The ACS Guideline Development Group used observational studies to estimate benefits and harms of screening, stating that "well-designed observational studies produce results that are qualitatively consistent with the majority of the RCTs." There are multiple technologies available now that have been the focus of observational studies that demonstrate an improvement in the performance of screening beyond the mammogram.

Renowned radiologist Lazlo Tabar and others, including ACS Epidemiologist, Robert Smith, authored a recent publication in the Breast Journal concluding that an indicator of the impact of a screening program is the incidence of the reduction of advanced disease. Breast cancer screening programs must embrace tailored imaging to provide all women with the greatest opportunity to reduce this risk of an advanced cancer. The authors point to breast density reporting laws, leading to opportunities for more sensitive screening, to decrease the incidence rate of advanced breast cancer.

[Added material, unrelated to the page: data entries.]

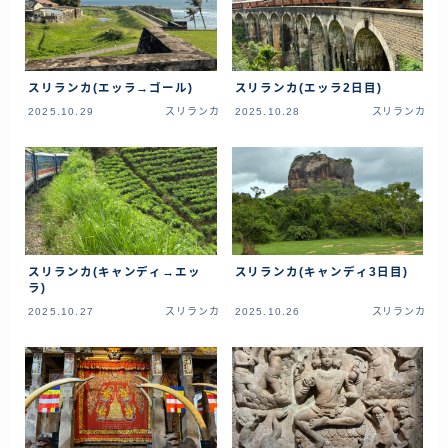
ラオス
バングラディッシュ
スリランカ(エッラ→ゴール)
スリランカ(エッラ2日目)
ブータン
2025.10.29
スリランカ
2025.10.28
スリランカ
ネパール
インド
世界一周旅行前～準備～
FIRE後の日常
スリランカ(キャンディ→エッ
スリランカ(キャンディ3日目)
ラ)
アニメ
2025.10.27
スリランカ
2025.10.26
スリランカ
映画
読書
ポートフォリオ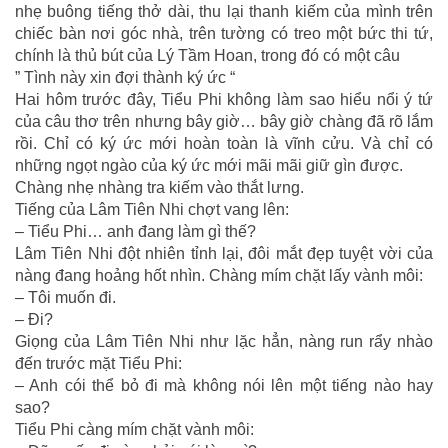
nhẹ buông tiếng thở dài, thu lại thanh kiếm của mình trên
chiếc bàn nơi góc nhà, trên tường có treo một bức thi tứ,
chính là thủ bút của Lý Tầm Hoan, trong đó có một câu
” Tình này xin đợi thành ký ức “
Hai hôm trước đây, Tiểu Phi không làm sao hiểu nổi ý tứ
của câu thơ trên nhưng bây giờ… bây giờ chàng đã rõ lắm
rồi. Chỉ có ký ức mới hoàn toàn là vĩnh cửu. Và chỉ có
những ngọt ngào của ký ức mới mãi mãi giữ gìn được.
Chàng nhẹ nhàng tra kiếm vào thắt lưng.
Tiếng của Lâm Tiên Nhi chợt vang lên:
– Tiểu Phi… anh đang làm gì thế?
Lâm Tiên Nhi đột nhiên tỉnh lại, đôi mắt đẹp tuyệt vời của
nàng đang hoảng hốt nhìn. Chàng mím chặt lấy vành môi:
– Tôi muốn đi.
– Đi?
Giọng của Lâm Tiên Nhi như lặc hẳn, nàng run rẩy nhào
đến trước mặt Tiểu Phi:
– Anh cói thể bỏ đi mà không nói lên một tiếng nào hay
sao?
Tiểu Phi càng mím chặt vành môi: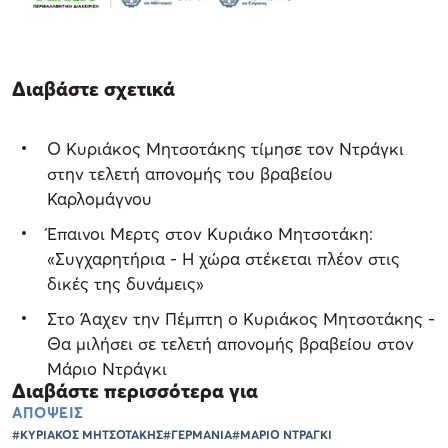
Διαβάστε σχετικά
Ο Κυριάκος Μητσοτάκης τίμησε τον Ντράγκι
στην τελετή απονομής του βραβείου
Καρλομάγνου
Έπαινοι Μερτς στον Κυριάκο Μητσοτάκη:
«Συγχαρητήρια - Η χώρα στέκεται πλέον στις
δικές της δυνάμεις»
Στο Άαχεν την Πέμπτη ο Κυριάκος Μητσοτάκης -
Θα μιλήσει σε τελετή απονομής βραβείου στον
Μάριο Ντράγκι
Διαβάστε περισσότερα για
ΑΠΟΨΕΙΣ
#ΚΥΡΙΑΚΟΣ ΜΗΤΣΟΤΑΚΗΣ
#ΓΕΡΜΑΝΙΑ
#ΜΑΡΙΟ ΝΤΡΑΓΚΙ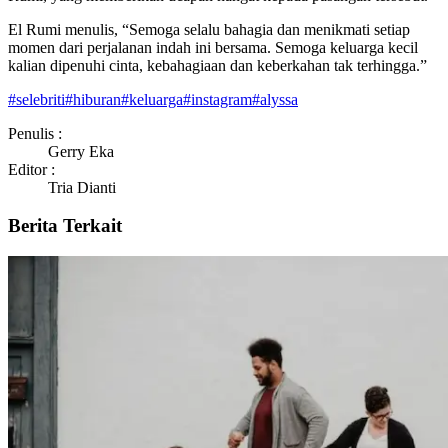
El Rumi menulis, “Semoga selalu bahagia dan menikmati setiap
momen dari perjalanan indah ini bersama. Semoga keluarga kecil
kalian dipenuhi cinta, kebahagiaan dan keberkahan tak terhingga.”
#
selebriti
#
hiburan
#
keluarga
#
instagram
#
alyssa
Penulis :
Gerry Eka
Editor :
Tria Dianti
Berita Terkait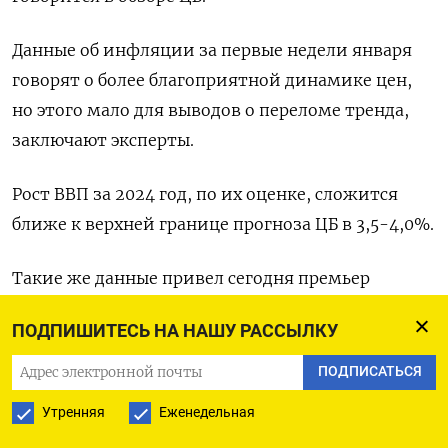
Данные об инфляции за первые недели января
говорят о более благоприятной динамике цен,
но этого мало для выводов о переломе тренда,
заключают эксперты.
Рост ВВП за 2024 год, по их оценке, сложится
ближе к верхней границе прогноза ЦБ в 3,5-4,0%.
Такие же данные привел сегодня премьер
Михаил Мишустин: прирост ВВП по итогам
ПОДПИШИТЕСЬ НА НАШУ РАССЫЛКУ
прошлого года составил около 4%, что было
обусловлено высокой инвестиционной и
ПОДПИСАТЬСЯ
потребительской активностью. (Елена
Утренняя
Еженедельная
Фабричная)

The JAMA preamble to the guidelines also reports that ACS plans to update its screening recommendations to include additional evidence on factors associated with increased risk (including breast density) and screening outcomes and update its screening recommendations for women at increased and high risk. This is welcomed news for the average-risk woman with breast density.

A woman cannot participate in shared decision making about her values and preferences of screening without weighing the pros and cons of over-diagnosis, false positives and missed positives. While anticipating the ACS future update on screening recommendations, including breast density, health care providers would best serve women, who fall within the new ACS average-risk guidelines, by including discussions about the impact of dense breast tissue on mammography screening sooner than later.